Il tema politicamente più sensibile è quello del reddito di cittadinanza. Il Movimento Cinque Stelle non vuole che la «sua“ misura venga toccata, ma il fronte di chi intende metterci mano è ampio: Lega, FI e Iv vorrebbero intervenire col caterpillar. E pure il Pd, con più cautela, chiede che venga cambiato.

Uno dei nodi è il meccanismo per la ricerca del lavoro, cioè come fare in modo che il reddito di cittadinanza impegni i destinatari a trovare un impiego. Che poi è anche uno strumento per rendere la misura meno costosa. «Mettere in discussione il reddito di cittadinanza è fuori dal tempo - ha detto il ministro Cinque Stelle, Stefano Patuanelli - Se poi parliamo di come far sì che la parte di occupabili possa più facilmente trovare una nuova occupazione siamo disponibilissimi a ragionare». Anche per il premier Mario Draghi è necessario rivedere le politiche attive del lavoro. Il gruppo di esperti guidato dalla sociologa Chiara Saraceno consegnerà il suo rapporto a fine mese. Fra i suggerimenti, ci sarebbe quello per una revisione dei requisiti (come le competenze o la distanza da casa) che determinano la congruità dell’offerta di lavoro a chi percepisce il reddito, in modo da arginare la possibilità di rifiutarla. E poi altre indicazioni: potenziare i progetti utili alla collettività che il Comune di residenza «offre» a chi percepisce il reddito ed eliminare gli scogli che adesso si trovano di fronte le famiglie numerose e con minori che intendano accedere al sussidio. E anche di rendere meno rigidi i paramenti per assegnarlo agli immigrati. Sull’investimento in Manovra di certo adesso ci sono solo i 200 milioni inseriti nel decreto fisco per arrivare fino al 31 dicembre. E già su quelli lo scontro è stato duro, con la Lega e il M5s che se ne sono dette di tutti i colori. Il ministro del Lavoro, Andrea Orlando, sta progettando una riforma degli ammortizzatori sociali, con una serie di interventi, come l’estensione delle protezioni ai lavoratori autonomi, in modo da superare o estendere il concetto della Cig. In tutto, servirebbero circa 8 miliardi. Per il momento, però, a disposizione ce ne sarebbe più o meno la metà.

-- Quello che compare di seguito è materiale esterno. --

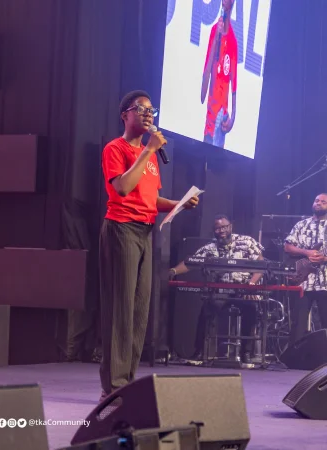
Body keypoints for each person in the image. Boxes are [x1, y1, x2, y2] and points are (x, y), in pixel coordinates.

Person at [99, 90, 199, 400]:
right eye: (140, 109)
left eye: (151, 110)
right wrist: (148, 150)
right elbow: (123, 187)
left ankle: (127, 383)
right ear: (124, 115)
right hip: (121, 229)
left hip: (145, 233)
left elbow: (151, 199)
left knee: (139, 311)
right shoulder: (116, 148)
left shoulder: (151, 157)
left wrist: (179, 204)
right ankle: (113, 388)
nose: (147, 114)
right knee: (121, 309)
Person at [170, 214, 264, 363]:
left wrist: (251, 285)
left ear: (231, 226)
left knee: (251, 309)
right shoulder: (210, 247)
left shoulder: (246, 242)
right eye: (217, 228)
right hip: (221, 291)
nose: (221, 231)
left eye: (224, 227)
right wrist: (173, 271)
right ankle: (200, 351)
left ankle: (246, 353)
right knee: (207, 309)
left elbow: (261, 265)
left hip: (244, 290)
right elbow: (191, 262)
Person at [284, 194, 327, 346]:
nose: (318, 203)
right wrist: (307, 252)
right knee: (298, 325)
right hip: (303, 282)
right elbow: (287, 246)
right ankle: (294, 356)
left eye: (323, 202)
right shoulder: (301, 225)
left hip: (325, 283)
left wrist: (324, 259)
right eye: (316, 201)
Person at [201, 0, 237, 148]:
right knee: (205, 149)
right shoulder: (215, 31)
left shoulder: (233, 41)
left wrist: (233, 116)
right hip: (210, 115)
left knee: (216, 153)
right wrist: (216, 38)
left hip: (221, 116)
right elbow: (207, 69)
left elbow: (234, 81)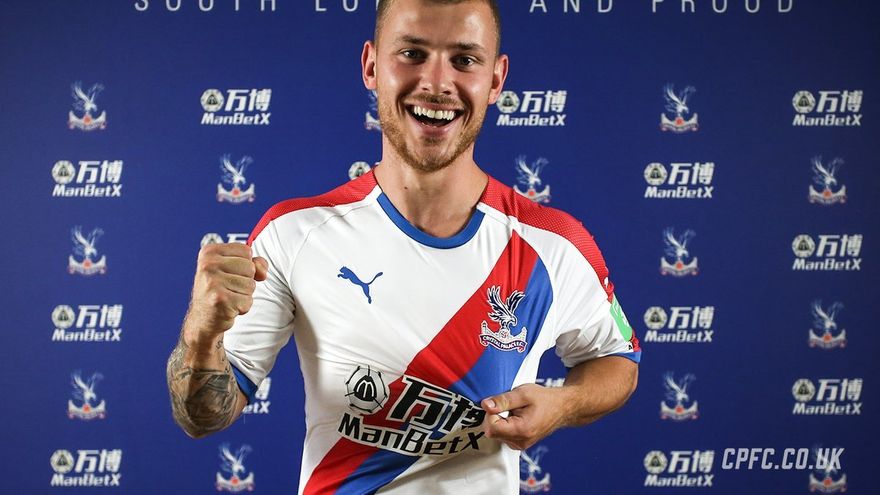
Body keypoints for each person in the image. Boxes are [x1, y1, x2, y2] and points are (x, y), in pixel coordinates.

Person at [166, 0, 641, 493]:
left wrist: (563, 404)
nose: (436, 82)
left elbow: (617, 359)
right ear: (372, 66)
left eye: (464, 59)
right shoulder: (294, 233)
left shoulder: (554, 242)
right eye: (413, 53)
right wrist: (202, 334)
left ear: (496, 80)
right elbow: (202, 416)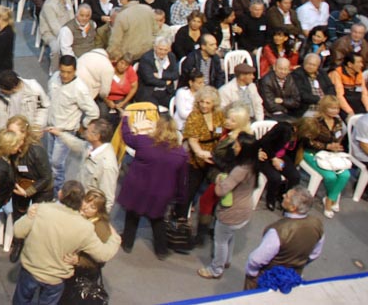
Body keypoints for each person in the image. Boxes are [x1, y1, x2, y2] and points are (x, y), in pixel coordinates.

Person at [12, 180, 120, 305]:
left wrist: (30, 216)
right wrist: (115, 240)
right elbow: (103, 255)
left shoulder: (41, 210)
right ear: (80, 201)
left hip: (30, 271)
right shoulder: (85, 228)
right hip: (55, 279)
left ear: (60, 194)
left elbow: (18, 231)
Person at [117, 113, 188, 257]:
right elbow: (182, 179)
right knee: (157, 219)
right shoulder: (180, 153)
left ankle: (127, 244)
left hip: (138, 187)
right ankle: (161, 251)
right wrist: (180, 198)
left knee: (132, 216)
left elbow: (127, 137)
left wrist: (125, 119)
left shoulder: (144, 141)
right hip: (161, 193)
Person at [198, 132, 259, 280]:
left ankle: (215, 269)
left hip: (231, 212)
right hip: (245, 211)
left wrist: (219, 179)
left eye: (237, 145)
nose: (234, 146)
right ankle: (226, 261)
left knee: (220, 241)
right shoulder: (254, 165)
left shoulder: (240, 170)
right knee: (229, 236)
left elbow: (221, 190)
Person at [243, 186, 325, 290]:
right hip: (293, 277)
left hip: (268, 279)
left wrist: (252, 273)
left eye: (287, 197)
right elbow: (314, 254)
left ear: (293, 208)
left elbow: (256, 260)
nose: (283, 195)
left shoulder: (278, 231)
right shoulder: (317, 224)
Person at [47, 55, 100, 192]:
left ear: (75, 71)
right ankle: (49, 188)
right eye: (62, 71)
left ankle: (57, 192)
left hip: (65, 131)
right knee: (49, 160)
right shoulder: (54, 79)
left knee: (57, 164)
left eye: (69, 72)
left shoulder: (79, 89)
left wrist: (83, 125)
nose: (65, 75)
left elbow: (94, 111)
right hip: (50, 127)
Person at [297, 96, 350, 218]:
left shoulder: (338, 122)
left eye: (337, 108)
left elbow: (339, 137)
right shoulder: (314, 122)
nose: (335, 111)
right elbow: (307, 141)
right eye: (332, 108)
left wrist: (336, 146)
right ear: (324, 108)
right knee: (330, 176)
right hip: (311, 153)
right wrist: (327, 146)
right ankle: (329, 203)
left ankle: (329, 198)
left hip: (330, 154)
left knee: (345, 174)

Le altre forze di maggioranza - Lega, Iv e FI - mirano al taglio dell’Irpef, nella riforma fiscale: per quella a disposizione ci sarebbero intorno ai 6 miliardi. Ma ne servono di più. Pure il Pd punta a ridurre le tasse sul lavoro - anche per garantire più potere di acquisto ai dipendenti - e su questo ci sarebbe stata una certa convergenza con Confindustria, nell’incontro avvenuto al Nazareno. Uno strumento per reperire risorse potrebbe essere la rivisitazione del cashback, per il momento sospeso ma non ancora cancellato: ma è un’altra delle misure simbolo del governo Conte che il Movimento cerca di salvaguardare. C’è poi il capitolo Quota 100, che scade a fine anno. Malgrado la Lega ne chieda il rinnovo, il governo è al lavoro per definirne le sorti. Una delle ipotesi è quella di sostituirla con l’Ape ‘contributivà. In pratica, come proposto del presidente dell’Inps Pasquale Tridico, le persone di 63 o 64 anni potrebbero accedere alla quota contributiva maturata alla data della richiesta, per poi avere la pensione completa al raggiungimento dell’età di anzianità.